Pourquoi excuser ainsi l’impréparation chronique des gouvernements en matière de prévention des maladies infectieuses, malgré toutes les recommandations et les rapports prenant la poussière sur des tablettes?
Il faut tenir une Commission d’enquête pour comprendre les cadres politico-économiques de l’action de la CAQ.
La préparation pandémique cadre mal avec l’austérité néolibérale : ce sont là des dépenses de trop. Pourtant, le gouvernement caquiste a dépensé 17,4 milliards $ sans appel d’offres durant la pandémie. Avec un Pierre Fitzgibbon abonné aux enquêtes du Commissaire à l’éthique, ne serait-il pas pertinent de suivre la trace de ces précieux deniers publics?
Amnistie? Non merci!
La posture d’indulgence amenée par Oster et d’autres plus près de nous est complètement aveugle aux idéologies, aux inégalités, aux problèmes actuels des soi-disant démocraties, aux pressions des intérêts privés sur l’action des gouvernements en santé publique, au refus obstiné des preuves scientifiques, aux effets de l’austérité budgétaire. Le problème est exactement le même dans le dossier de la pollution.
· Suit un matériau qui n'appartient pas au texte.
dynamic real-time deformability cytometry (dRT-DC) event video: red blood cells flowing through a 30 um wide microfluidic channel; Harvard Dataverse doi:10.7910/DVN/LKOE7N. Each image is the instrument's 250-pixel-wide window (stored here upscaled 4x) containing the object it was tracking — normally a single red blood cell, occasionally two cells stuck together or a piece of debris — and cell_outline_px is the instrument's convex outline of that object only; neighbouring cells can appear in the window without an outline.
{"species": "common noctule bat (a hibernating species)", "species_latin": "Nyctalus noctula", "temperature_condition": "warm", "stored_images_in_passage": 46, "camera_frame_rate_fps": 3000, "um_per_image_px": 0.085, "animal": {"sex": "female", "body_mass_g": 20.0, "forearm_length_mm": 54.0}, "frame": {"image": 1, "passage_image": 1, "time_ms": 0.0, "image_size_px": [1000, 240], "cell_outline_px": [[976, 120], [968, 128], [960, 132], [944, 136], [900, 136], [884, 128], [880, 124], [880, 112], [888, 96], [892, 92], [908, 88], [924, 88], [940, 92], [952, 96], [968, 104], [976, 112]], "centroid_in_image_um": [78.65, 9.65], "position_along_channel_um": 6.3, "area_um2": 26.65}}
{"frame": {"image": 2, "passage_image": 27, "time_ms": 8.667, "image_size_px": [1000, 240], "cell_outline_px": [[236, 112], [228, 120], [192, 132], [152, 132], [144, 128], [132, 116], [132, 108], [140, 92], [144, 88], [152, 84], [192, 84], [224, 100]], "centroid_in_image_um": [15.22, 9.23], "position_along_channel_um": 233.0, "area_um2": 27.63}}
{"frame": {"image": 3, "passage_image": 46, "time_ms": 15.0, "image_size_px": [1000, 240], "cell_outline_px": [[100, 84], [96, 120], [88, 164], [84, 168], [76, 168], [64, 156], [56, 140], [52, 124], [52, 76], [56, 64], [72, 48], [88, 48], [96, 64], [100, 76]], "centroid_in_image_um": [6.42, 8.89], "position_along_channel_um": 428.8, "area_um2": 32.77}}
Alors, voilà, si on veut que cela change, si on espère un minimum de transparence, il faut tenir une Commission d’enquête, degré zéro de l’exercice de mémoire. Pour comprendre les cadres politico-économiques de l’action de la CAQ. Pour mettre en place des processus de démocratisation de la santé publique. Pour miser sur des approches communautaires et de réduction des méfaits lors de la prochaine pandémie.
Une « amnistie » viendrait détruire tous ces efforts et nous fragiliser collectivement pour la prochaine crise sanitaire. C’est pourtant ce qui se prépare, ne serait-ce que parce que les partis politiques et autres acteur·trices de la société civile au Québec ont décidé que la pandémie était terminée, malgré plusieurs mort·es âgé·es chaque jour.